Chiamh sah sich in der Eingangshalle der Festung um und erbebte. Wie sehr er diesen Ort doch haßte! Sein Körper war feucht von klebrigem Angstschweiß. Wie immer war er sich der gewaltigen Steinmasse, die ihn hier umgab, bewußt und fühlte sich erdrückt und klein. Verloren und unsicher und halb blind tastete er sich weiter, denn ohne die Winde in diesem luftleeren Steingrab war Chiamh gezwungen, sich auf seine elend schlechten Augen zu verlassen.
In glücklicheren Zeiten waren die von Fackeln erleuchteten Korridore der Festung beinahe vollkommen verlassen. Nicht einmal der Rudelfürst verbrachte viel Zeit hier, und die meisten der Xandim gingen von ihrer Geburt bis zu ihrem Tod durchs Leben, ohne jemals einen Fuß in dieses Gebäude zu setzen. Es wurde von Kriegern bewacht, die sich mit ihrer Wache abwechselten, denn niemand wollte für längere Zeit hier festsitzen. Jetzt jedoch hatte der finstere Winter, der das Land in seinen Klauen hielt, diesen Ort bis zur Unkenntlichkeit verändert, denn die Xandim hatten die Schwächsten ihres Volkes hierhergebracht – die Jungen, die Kranken und die Alten –, damit sie in diesen massiven, schützenden Wänden Zuflucht suchen konnten.

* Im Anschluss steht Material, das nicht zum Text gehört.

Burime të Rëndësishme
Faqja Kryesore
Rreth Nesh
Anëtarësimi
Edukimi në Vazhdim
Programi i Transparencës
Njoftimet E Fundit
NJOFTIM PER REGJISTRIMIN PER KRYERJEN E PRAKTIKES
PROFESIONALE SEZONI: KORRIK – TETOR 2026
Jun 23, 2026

Überall spielten Kinder, und ihr Lärm war in dem beengten Raum beinahe ohrenbetäubend; sie spielten in den Korridoren und jagten wie kreischende Wurfgeschosse an Chiamh vorbei. Alte Leute männlichen wie weiblichen Geschlechts, die Taschen und Bündel mitgebracht hatten und die Durchgänge so in ein Labyrinth aus unzähligen Hindernissen verwandelten, erhoben protestierend ihre Stimmen gegen die Jugend, was nicht gerade dazu beitrug, den Lärm zu verringern.

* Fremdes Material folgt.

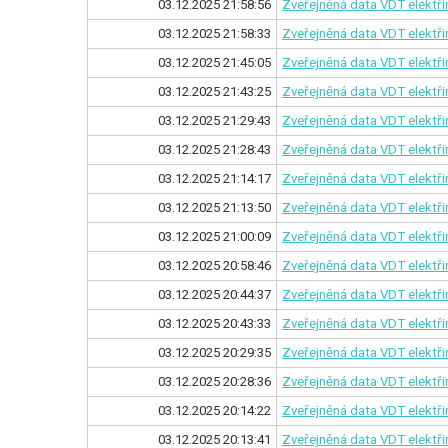
03.12.2025 21:58:56
Zveřejněná data VDT elektř
03.12.2025 21:58:33
Zveřejněná data VDT elektři
03.12.2025 21:45:05
Zveřejněná data VDT elektř
03.12.2025 21:43:25
Zveřejněná data VDT elektři
03.12.2025 21:29:43
Zveřejněná data VDT elektř
03.12.2025 21:28:43
Zveřejněná data VDT elektři
03.12.2025 21:14:17
Zveřejněná data VDT elektř
03.12.2025 21:13:50
Zveřejněná data VDT elektři
03.12.2025 21:00:09
Zveřejněná data VDT elektř
03.12.2025 20:58:46
Zveřejněná data VDT elektři
03.12.2025 20:44:37
Zveřejněná data VDT elektř
03.12.2025 20:43:33
Zveřejněná data VDT elektři
03.12.2025 20:29:35
Zveřejněná data VDT elektř
03.12.2025 20:28:36
Zveřejněná data VDT elektři
03.12.2025 20:14:22
Zveřejněná data VDT elektř
03.12.2025 20:13:41
Zveřejněná data VDT elektři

Die Neuigkeit, daß Fremde im Land der Xandim gefangengenommen worden waren, hatte sich wie ein Lauffeuer ausgebreitet und größte Neugier geweckt. Zusätzlich zu denen, die in der Feste Schutz gesucht hatten, kamen nun auch noch viele andere her, um nach Möglichkeit einen Blick auf die Fremden zu erhaschen und die Verhandlung mitzuerleben, die am folgenden Vormittag stattfinden würde. Durch einige Gesprächsfetzen, die er aufgeschnappt hatte, fand Chiamh heraus, daß die Fremden bereits hierhergebracht und in die Kerker gesperrt worden waren, wo sie dem Gericht des Rudelführers entgegensahen.
Als Chiamh endlich nach einer Reihe von Irrwegen seine Gemächer erreichte, verspürte er eine gewaltige Erleichterung. Er trat in sein Zimmer und rümpfte die Nase angesichts des modrigen Geruchs, der dort herrschte. Seit seinem letzten Besuch vor einigen Monaten hatte man seine Räume offensichtlich nicht saubergemacht. Seine Füße hinterließen eine deutliche Spur in dem Staub, der den Boden bedeckte, und das Windauge nieste. Chiamh seufzte. So etwas wäre seiner Großmutter nie passiert. Ihre Gemächer hatten sich im äußeren Teil des Bergfrieds befunden, dort, wo es Fenster gab, um die süßen Brisen des Windes und das aufmunternde Licht des Tages einzulassen. Er, Chiamh, dagegen war gezwungen, sich mit diesem düsteren Rattenloch tief in den Eingeweiden der Felsen zufrieden zu geben, aber wenigstens lagen seine Räume in bequemer Nähe zu den Kerkern – und gerade jetzt war das genau das, was er brauchte. Sobald er Kontakt zu den Gefangenen aufgenommen hatte, konnte er vielleicht herausfinden, in welcher Verbindung sie zu den hellen Mächten standen – und er erhoffte sich auch einen Hinweis, welche Rolle Schiannath, der Ausgestoßene, in den kommenden Ereignissen spielen sollte.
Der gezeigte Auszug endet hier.